Worse still, if readers discover that they are being scraped so blatantly, they are less likely to participate in the discussion and may stop commenting all together, resulting in a decrease of material on the site and a loss of community members.

All in all, if your site receives a large volume of comments or relies heavily upon them, it makes sense to take a few moments and look at protecting your commenters from being scraped, both for the benefit of your visitors and yourself.

Taking Steps

Since cessation of this kind of scraping can be very difficult, it is important to focus more on prevention.

The easiest way to prevent such scraping is, like this site, simply not offer a comments RSS feed. Such feeds are rarely subscribed to, offer little value to users and, on busy sites, are too noisy to be practical. There are much better ways to allow your users to subscribe to discussions they participate in, such as via email or a system such as CoComment.

Eliminating the comment feed can be achieved by either deleting or renaming the file associated with it. On Wordpress, the file is in the root directory and is entitled wp-commentsrss2.php. Removing that file should not affect any other functions but would eliminate the comment RSS feed.

If you wish to keep your comments RSS feed, you can rename the file above to a random name and then create a new FeedBurner feed using that address. With FeedBurner Feedflare feature, you can then add footers to each post easily that can both attribute the source of the post, link back to your site, and provide detection, similar to a digital fingerprint.

You can also edit the feed by hand by opening up the includes folder in you WP install and editing the feed-rss2-comments.php located in there. Simply add the content you want displayed after the “?php comment_text_rss() ?” tag and it should display after the comment body in the feed.

If you use another blogging platform, you will have to look up directions specific to it.

No matter what application you use, this kind of editing requires a fairly high comfort level with RSS and PHP, making this a less appealing solution. Given that FeedBurner is now free, it would likely make more sense to go ahead and use their tools if at all possible, at least until easy plugins are offered to fix this issue.

Good News

The good news in all of this is that, right now, this kind of content theft is very rare. Since comment feeds are not sent out over pinging services and aren’t, usually, promoted directly in the site itself, most scrapers don’t pick them up. Besides, there is more than enough original blog material to keep the spam machine rolling for now.

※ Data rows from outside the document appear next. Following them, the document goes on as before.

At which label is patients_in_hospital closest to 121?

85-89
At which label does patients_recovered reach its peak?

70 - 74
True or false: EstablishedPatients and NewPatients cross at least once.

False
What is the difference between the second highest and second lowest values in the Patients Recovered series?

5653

Currently, the only sites with any cause for real concern are larger ones that have very robust communities around them. Sites with only a few short comments are of little use to scrapers. Spammers need dependable, lengthy, keyword-rich feeds to scrape and most comment feeds simply do not meet that bill.

However, scraping and spam blogging is a constantly evolving art. As Webmasters grow more and more wise to the problem of RSS scraping and scrapers’ thirst for new material continues to grow, the spam bloggers may be pushed to alternative sources of content. The comments feed we all forget about could be a target.

It is best to think about that possibility now and take steps today, just in case things change tomorrow.

Conclusions

Unlike the main feed, on most sites, the comment feed is a largely useless tool. It presents more dangers than benefits and, for the most part, can be removed or locked down with little impact to the end users.

With other tools better able to stimulate the conversation, there is not much of a case for keeping it around at all, especially since it is almost useless without the main feed, but it can be easily protected if desired.

All in all, how one uses their comment feed is up to them. But one thing is almost for certain, we can not afford to ignore it for much longer.